Meijer: You’re absolutely right that the Republican Party, especially Republicans in Congress, we need to look more like the country. Part of that is recognizing that and being more representative of that. Like Congressman Will Hurd in Texas likes to say, “Having a Republican Party that looks like the country.” It’s obviously important to increase representation, but gender is not the only factor in play here.

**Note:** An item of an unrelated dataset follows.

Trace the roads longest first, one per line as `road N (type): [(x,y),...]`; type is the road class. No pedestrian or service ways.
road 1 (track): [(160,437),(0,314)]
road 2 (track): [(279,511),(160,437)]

I’m looking to represent everyone in west Michigan, regardless of whatever characteristic or trait.
You have taken some positions, support for coverage on pre-existing conditions, a focus on environmental conservation, that we haven’t seen from many members of the GOP. Do you see these positions becoming the norm in the party as more young adults like you start running for office?

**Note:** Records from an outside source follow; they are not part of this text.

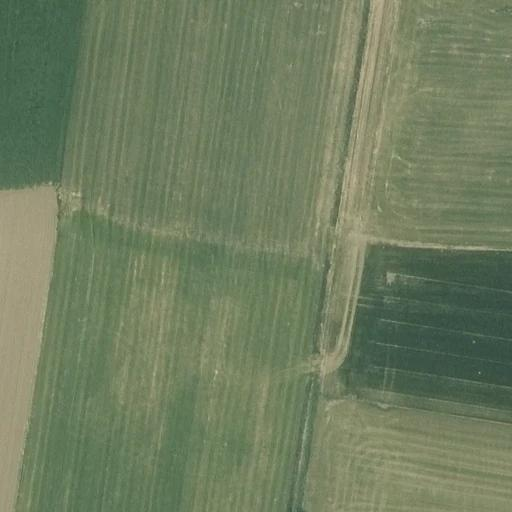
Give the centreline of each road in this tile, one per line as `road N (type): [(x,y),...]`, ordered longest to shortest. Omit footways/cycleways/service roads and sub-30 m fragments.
road 1 (motorway): [(0,131),(511,113)]
road 2 (motorway): [(511,61),(0,79)]
road 3 (unclassified): [(0,262),(511,247)]
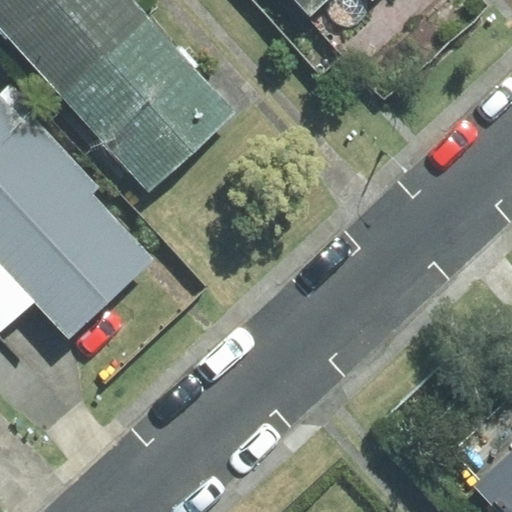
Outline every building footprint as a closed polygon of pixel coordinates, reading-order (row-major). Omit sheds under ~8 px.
[(0,0),(0,27),(63,95),(149,17),(132,0),(0,0)] [(298,0),(311,13),(324,0),(298,0)] [(149,17),(63,95),(149,190),(235,111),(149,17)] [(0,262),(35,300),(70,337),(152,260),(91,195),(100,187),(31,113),(23,120),(0,96),(0,262)] [(0,332),(35,300),(0,262),(0,332)] [(511,511),(511,449),(475,485),(499,511),(511,511)]
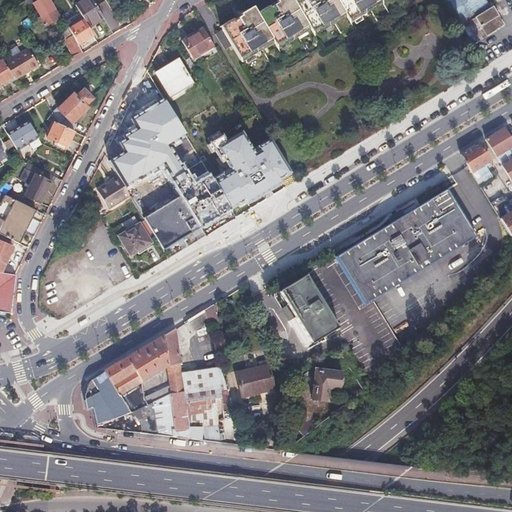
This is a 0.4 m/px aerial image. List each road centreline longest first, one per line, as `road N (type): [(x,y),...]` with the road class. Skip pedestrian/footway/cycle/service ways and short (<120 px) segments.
road 1 (primary): [(64,382),(511,110)]
road 2 (primary): [(511,498),(71,444)]
road 3 (trunk): [(396,511),(0,464)]
road 4 (residential): [(58,358),(22,308),(27,271),(161,17)]
road 5 (trunk): [(277,511),(408,420),(511,312)]
road 6 (residential): [(511,59),(277,203),(276,226)]
road 7 (primary): [(511,84),(276,226)]
road 8 (primary): [(276,226),(58,358)]
road 9 (residential): [(161,17),(0,114)]
road 10 (trunk): [(3,511),(112,504),(169,511)]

Meijer: I’m going to push back on the first assumption that Republicans are not supportive of coverage for pre-existing conditions. By and large, and the President has spoken to this as well, that’s something we recognize was a failure our healthcare system and it’s important to not leave those folks out in the cold.

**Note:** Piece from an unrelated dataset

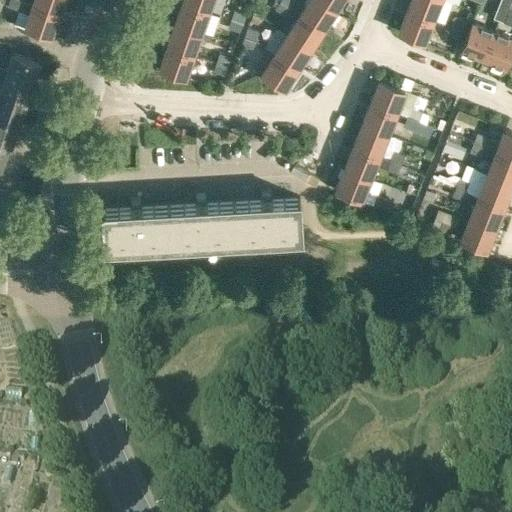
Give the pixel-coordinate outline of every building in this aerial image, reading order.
[(22,2),(16,0),(7,0),(7,2),(6,5),(31,13),(26,27),(52,36),(59,14),(33,5),(22,2)] [(34,0),(33,5),(59,14),(64,0),(34,0)] [(182,0),(182,1),(207,10),(210,0),(182,0)] [(320,0),(308,0),(299,14),(321,28),(334,8),(320,0)] [(320,0),(334,8),(339,0),(320,0)] [(359,0),(358,0),(346,20),(362,29),(374,9),(359,0)] [(409,0),(406,10),(431,19),(438,0),(409,0)] [(499,0),(492,17),(497,19),(504,0),(499,0)] [(504,0),(497,19),(503,21),(511,0),(504,0)] [(182,1),(174,23),(199,32),(207,10),(182,1)] [(290,8),(280,1),(275,9),(285,16),(290,8)] [(235,8),(231,18),(242,22),(246,12),(235,8)] [(431,19),(406,10),(397,31),(422,41),(431,19)] [(299,14),(286,34),(308,48),(321,28),(299,14)] [(454,15),(449,26),(461,31),(465,20),(454,15)] [(242,22),(231,18),(228,27),(239,32),(242,22)] [(461,48),(483,56),(493,30),(471,21),(461,48)] [(199,32),(174,23),(166,46),(191,55),(199,32)] [(247,25),(244,34),(255,41),(259,29),(247,25)] [(461,31),(449,26),(446,35),(458,40),(461,31)] [(308,48),(286,34),(277,27),(264,47),(273,53),(295,67),(308,48)] [(511,36),(493,30),(483,56),(506,65),(511,49),(511,36)] [(255,41),(244,34),(240,45),(252,49),(255,41)] [(191,55),(166,46),(159,68),(184,77),(191,55)] [(215,63),(227,67),(231,56),(219,52),(215,63)] [(15,53),(2,90),(29,99),(42,63),(15,53)] [(295,67),(273,53),(261,73),(282,87),(295,67)] [(227,67),(215,63),(212,71),(224,75),(227,67)] [(378,80),(369,101),(395,111),(395,110),(406,114),(406,116),(418,120),(422,111),(410,106),(399,101),(403,90),(378,80)] [(2,90),(0,95),(0,116),(21,123),(29,99),(2,90)] [(369,101),(361,123),(386,133),(395,111),(369,101)] [(12,148),(21,123),(0,116),(0,143),(11,147),(12,148)] [(406,116),(402,125),(414,129),(418,120),(406,116)] [(444,119),(439,117),(436,127),(441,128),(444,119)] [(361,123),(352,145),(377,155),(386,133),(361,123)] [(485,147),(495,151),(511,157),(511,132),(504,129),(499,141),(477,132),(473,141),(485,147)] [(481,156),(485,147),(473,141),(469,151),(481,156)] [(0,176),(11,147),(0,143),(0,176)] [(352,145),(343,167),(368,177),(377,155),(352,145)] [(393,148),(389,159),(400,164),(405,153),(393,148)] [(495,151),(487,170),(486,172),(511,182),(511,178),(511,157),(495,151)] [(389,159),(385,168),(397,173),(400,164),(389,159)] [(459,176),(456,185),(455,185),(467,190),(477,194),(501,203),(511,182),(486,172),(487,170),(467,162),(461,177),(459,176)] [(368,177),(343,167),(334,188),(359,199),(368,177)] [(430,186),(451,195),(463,199),(467,190),(455,185),(456,185),(434,176),(430,186)] [(408,182),(405,190),(410,192),(413,184),(408,182)] [(425,189),(422,197),(431,201),(435,193),(425,189)] [(383,208),(387,198),(375,194),(371,203),(383,208)] [(501,203),(477,194),(468,216),(492,225),(501,203)] [(298,195),(232,199),(235,236),(300,232),(298,195)] [(232,199),(166,202),(168,240),(235,236),(232,199)] [(166,202),(100,206),(102,244),(168,240),(166,202)] [(431,225),(438,228),(438,230),(449,235),(453,225),(456,226),(460,217),(439,208),(431,225)] [(492,225),(468,216),(459,238),(483,248),(492,225)]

To your point on the environment, that’s something where the Republican Party has been out of step with the country and out of step on where it needs to go. I’m proud that we’re starting to see the Republican Party, from the President to Leader McCarthy in the House, taking some very strong pro-environment decisions and looking to correct the failures of the pre-2016 establishment. To recognize that the Republican Party has a very strong foundation with a conservation and stewardship mentality going back to Teddy Roosevelt.
This is an issue that we were on the right side of, but one we’ve been ignoring, neglecting and belittling for too many decades. Economic development and protection of the environment can go hand in hand. The Roosevelt Conservation Caucus in Congress and the American Conservation Coalition, who’s an outside group who are looking to bring a forward looking approach to conservative positions on the environment. That’s where we need to go and that’s where we’re starting to go.
What do you think is the best way forward for the Republican Party to fight climate change and what’s the pathway you would like to see the party take? Is it nuclear for renewable energy or is it another way?
Meijer: That’s (nuclear) definitely a component of it on the energy side. One reality is that if you look at carbon emissions around the globe, capitalist societies tend to be much better at protecting and conserving the environment and curbing emissions than socialist and communist societies. The Democrats notion that the “Green New Deal” is some sort of solution I think is patently false. I view it as an ounce of prevention versus “pound and cure.”
We could never destroy the planet, but we can make it increasingly expensive and costly for us to still have the access to the natural resources that are allowing us to live today. That’s really where I get worried, it’s the sense you’re taking prudent regulatory steps that don’t overstep and become so burdensome that they wind up shifting production to places with lower regulatory standards. It’s taken into account with our trade agreements, but if you have a company that’s left the US because there’s gonna be more lax environmental standards in another place, we can’t give that a pass.
On the energy production side, it comes down to taking all the above approach, understanding all the existing subsidies and getting to a point where you’re not just fighting subsidy with subsidy. It’s recognizing our energy independence is going to require not only a shift to renewables, but also maintaining some on demand energy production. Whether that’s natural gas or nuclear, it has to be part of the mix. That’s where I think from an economic standpoint we’ve seen price per watt generation get to a point where its just about comparable. As we start to phase out legacy systems, we keep in mind the fact that we are in a better position as a country when not only we have a more resilient grid where renewables play a role, but also we aren’t letting ourselves get held hostage by foreign energy production.